The Science of Seafloor Explorer

HabCam (Habitat Mapping Camera System)

HabCam is a cabled optical and acoustic imaging system that is "flown" from a ship traveling at 5 kts at an altitude of 1 to 3 meters off the bottom at depths to 250m while collecting high resolution still images at a rate of six images per second.

Imaging at this rate provides ~50% overlap to allow for construction of image mosaics of the seafloor. A track approximately 100 nautical miles in length and 259,200 m2 in area is imaged each 24 hour day while at sea. Over 30 million images (>30 TB) have been collected in less than one year of sea time, which demonstrates how quickly this quantity of data can accumulate.

Fauna, flora, benthic maps and more

For the past five years, study areas along the northeast continental shelf have been revisited seasonally, with measurements of all visible macrofauna, and characterization of benthic fauna and flora, oceanic properties (salinity, temperature, nutrients) and substrate type, providing the baseline of an exceptional and unique ecological time series.

Key to extracting useful ecological information from this ever expanding library of image data is development of tools for rapid and accurate segmentation and classification of benthic organisms and substrate, together with visualization of images and their metadata through a Geospatially-explicit, queryable database.
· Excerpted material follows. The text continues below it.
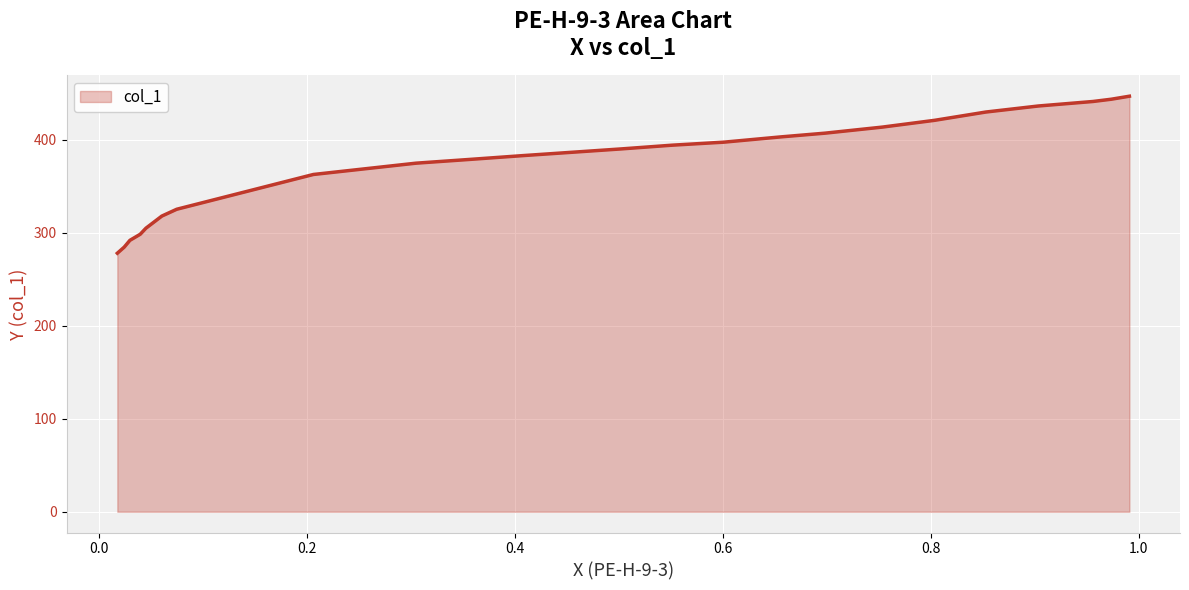

What is the difference between the maximum and minimum values?

168.8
As scientists and ecosystem managers, we need to be able to ask questions like "what is the current distribution and abundance of sea scallop and yellowtail flounder on Georges Bank, and how have they changed over the past few years?" And, "where is the invasive tunicate Didemnum vexillum currently co-located with gravel substratum and what is the potential for its' spread to new areas".

Enter Seafloor Explorer

The data now exist to answer such ecologically critical questions, but it is buried in hundreds of TBs of images that need to be processed through a defined and scalable pipeline of tools.
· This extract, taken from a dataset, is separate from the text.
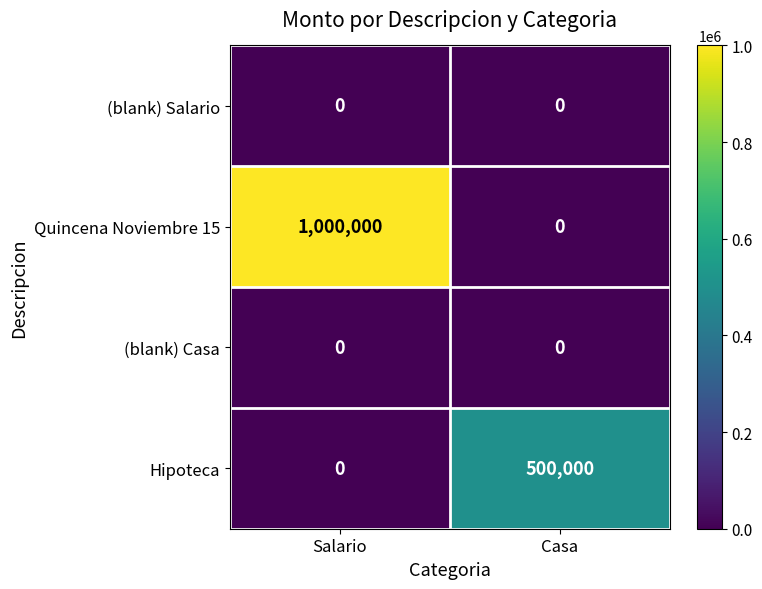

Which series has the largest range (max minus min)?

Quincena Noviembre 15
Seafloor Explorer is allowing us to capture data on the distributions of sea scallop and other commercially important species as well as defining the substrate and habitat in which they live. This information has never before been acquired on such an expansive (1000s of km) yet high resolution (1mm pixel resolution) scale. While manual classification currently pushes our knowledge and understanding of these distributions, the development of tools for automated segmentation and classification is lagging orders of magnitude behind the rate at which image data are currently being acquired and manually classified.

Using data from Seafloor Explorer we can now begin to build training sets of images and data that will provide the foundation for automated machine vision approaches to target classification from HabCam images. These tools must be developed if the untapped wealth of information available in optical imagery is to be fully realized in Ecosystem Approaches to Management and understanding Essential Fish Habitat.